YOUR ASSIGNMENT:
Every entry must be transcribed exactly. Pictures are not part of the copy.
Start of PROVIDED MATERIAL
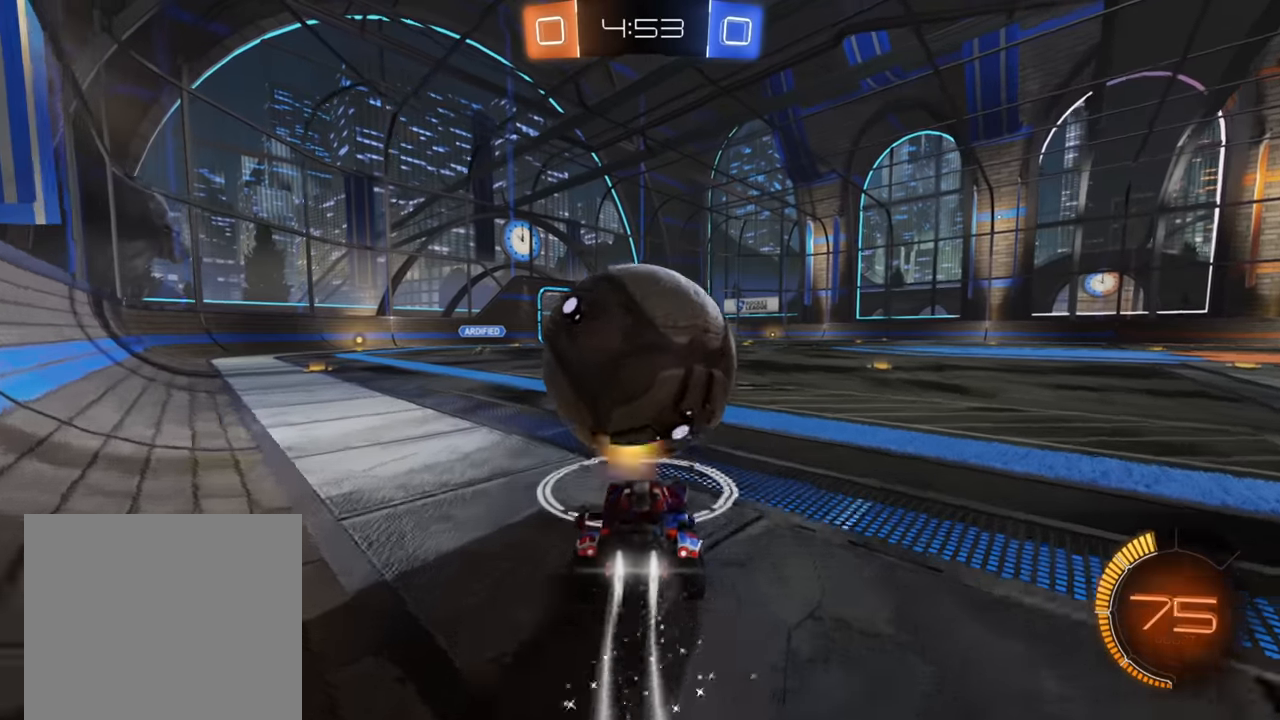
{"buttons": ["R2"], "left_stick": "center", "right_stick": "center", "events": [[83, "L2", "down"], [100, "B", "up"], [100, "R2", "up"], [100, "left_stick", "center"], [233, "L2", "up"], [233, "R2", "down"]]}
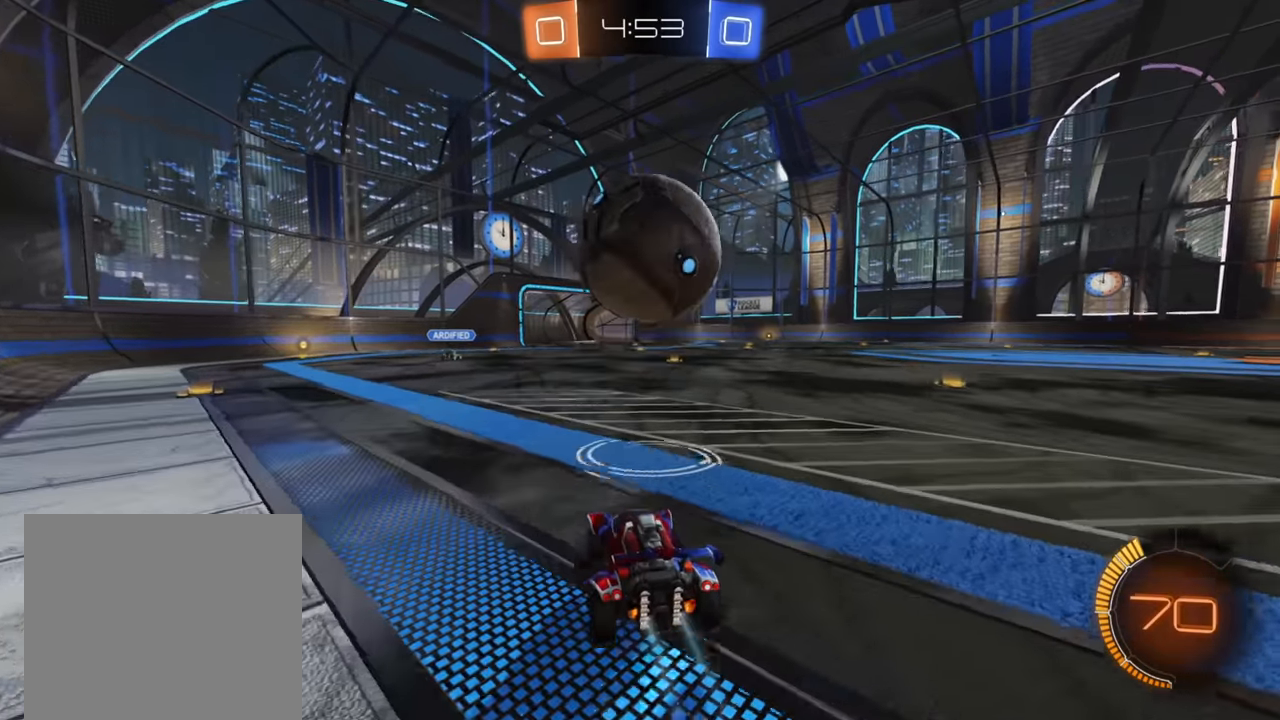
{"buttons": ["R2"], "left_stick": "center", "right_stick": "center", "events": [[83, "left_stick", "up-right"], [150, "R2", "up"], [166, "left_stick", "center"], [300, "R2", "down"]]}
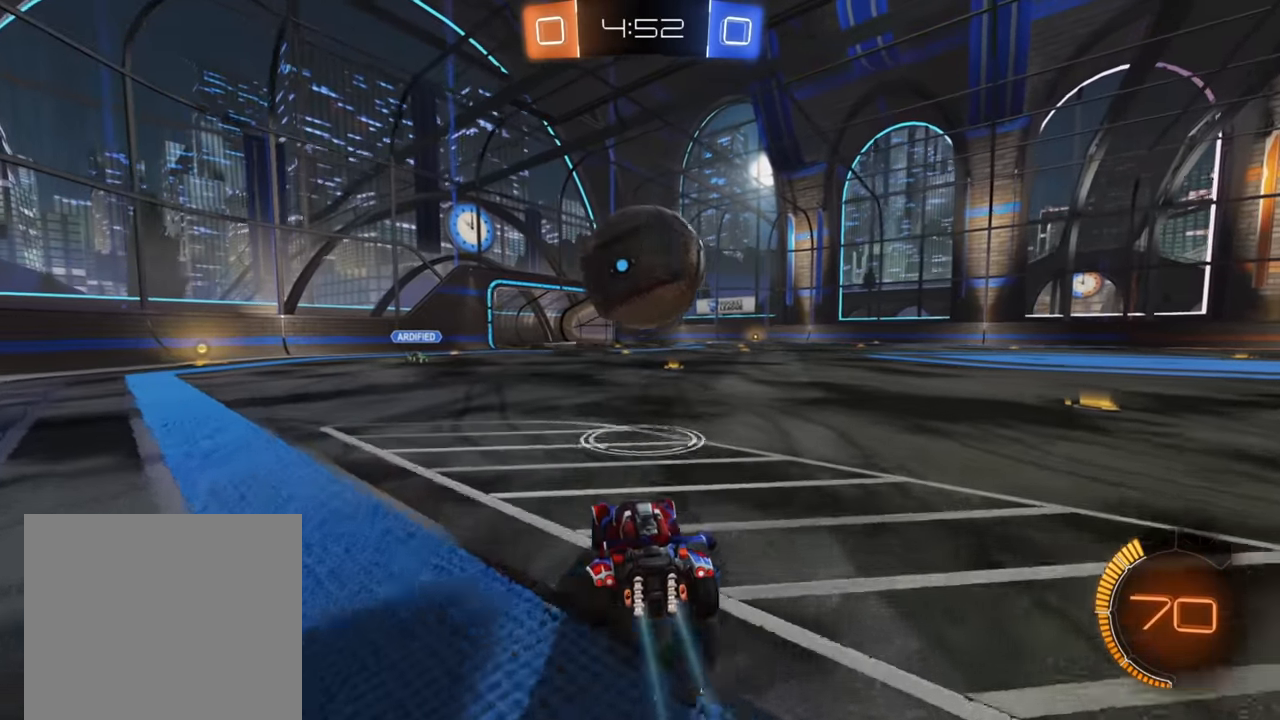
{"buttons": ["R2"], "left_stick": "center", "right_stick": "center", "events": [[100, "B", "down"], [183, "left_stick", "right"], [233, "left_stick", "center"], [450, "left_stick", "right"], [483, "B", "up"], [500, "left_stick", "center"]]}
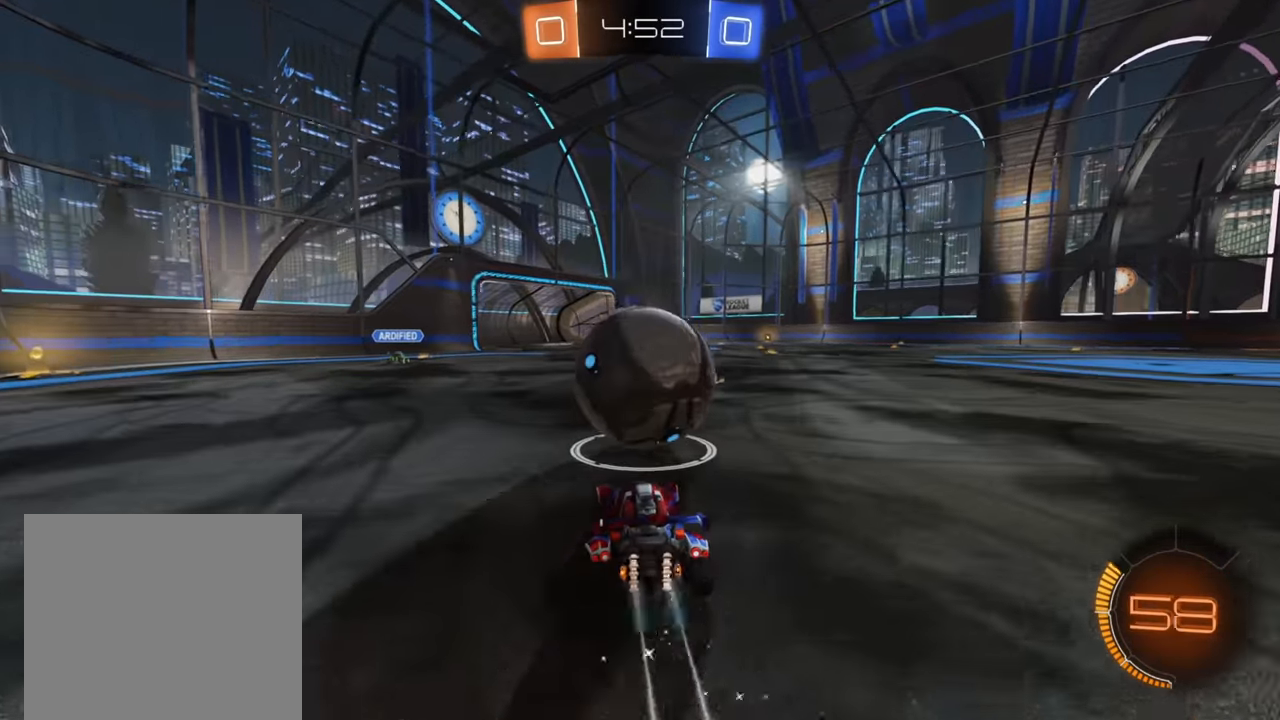
{"buttons": ["R2"], "left_stick": "left", "right_stick": "center", "events": [[33, "R2", "up"], [50, "L2", "down"], [200, "R2", "down"], [233, "L2", "up"], [333, "R2", "up"], [416, "R2", "down"], [466, "left_stick", "left"]]}
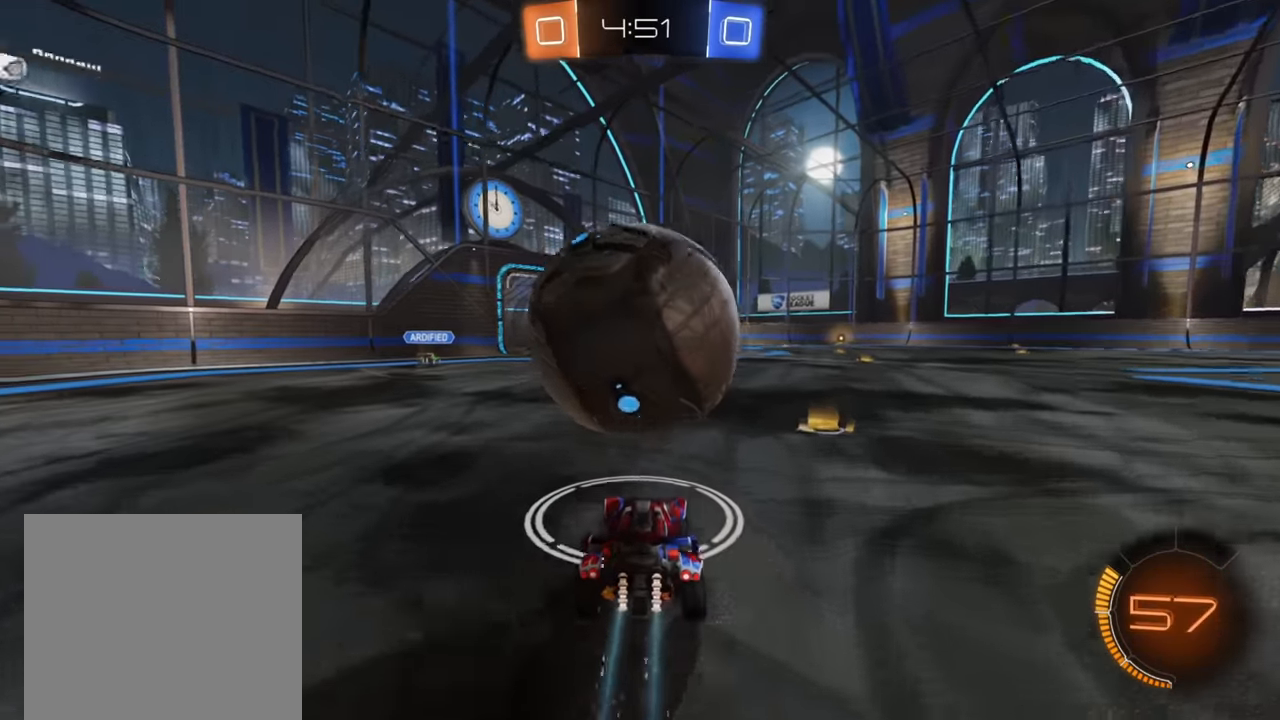
{"buttons": ["B", "R2"], "left_stick": "center", "right_stick": "center", "events": [[50, "R2", "up"], [150, "left_stick", "center"], [266, "R2", "down"], [433, "B", "down"]]}
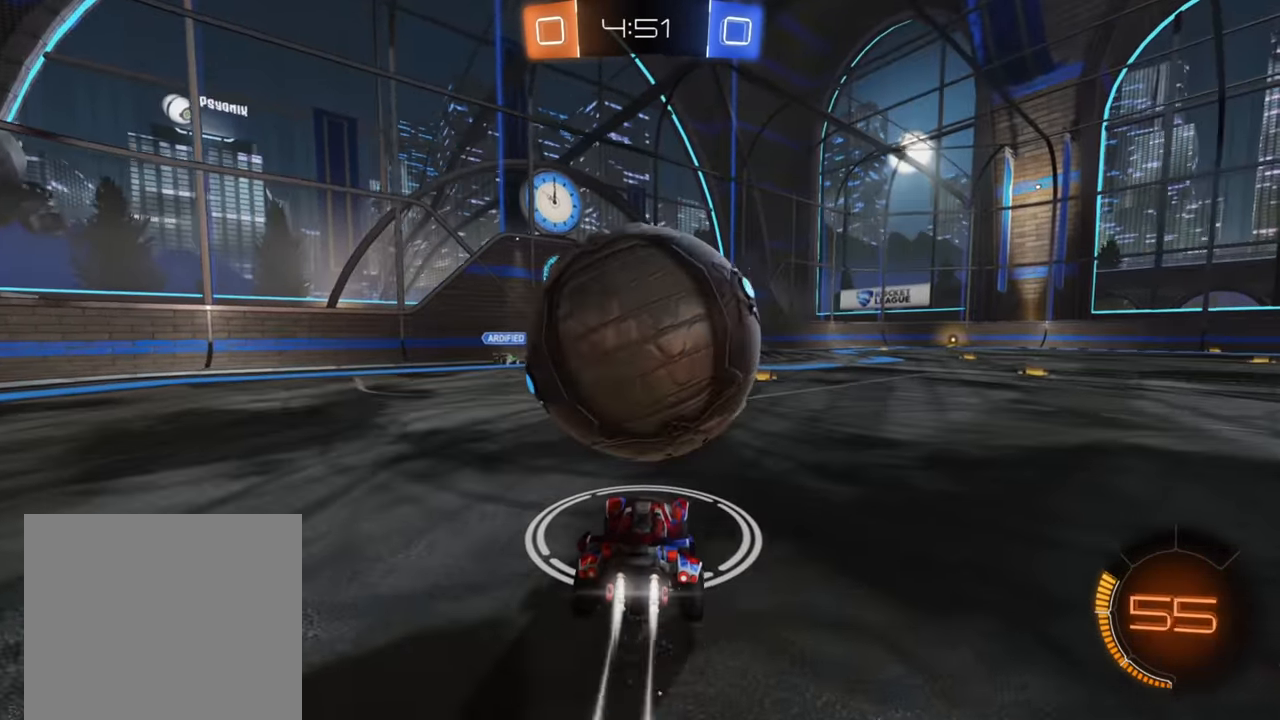
{"buttons": [], "left_stick": "center", "right_stick": "center", "events": [[166, "B", "up"], [283, "R2", "up"]]}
End of PROVIDED MATERIAL
OUTPUT FOR THIS TASK:
{"buttons": ["R2"], "left_stick": "center", "right_stick": "center", "events": [[83, "L2", "down"], [100, "B", "up"], [100, "R2", "up"], [100, "left_stick", "center"], [233, "L2", "up"], [233, "R2", "down"]]}
{"buttons": ["R2"], "left_stick": "center", "right_stick": "center", "events": [[83, "left_stick", "up-right"], [150, "R2", "up"], [166, "left_stick", "center"], [300, "R2", "down"]]}
{"buttons": ["R2"], "left_stick": "center", "right_stick": "center", "events": [[100, "B", "down"], [183, "left_stick", "right"], [233, "left_stick", "center"], [450, "left_stick", "right"], [483, "B", "up"], [500, "left_stick", "center"]]}
{"buttons": ["R2"], "left_stick": "left", "right_stick": "center", "events": [[33, "R2", "up"], [50, "L2", "down"], [200, "R2", "down"], [233, "L2", "up"], [333, "R2", "up"], [416, "R2", "down"], [466, "left_stick", "left"]]}
{"buttons": ["B", "R2"], "left_stick": "center", "right_stick": "center", "events": [[50, "R2", "up"], [150, "left_stick", "center"], [266, "R2", "down"], [433, "B", "down"]]}
{"buttons": [], "left_stick": "center", "right_stick": "center", "events": [[166, "B", "up"], [283, "R2", "up"]]}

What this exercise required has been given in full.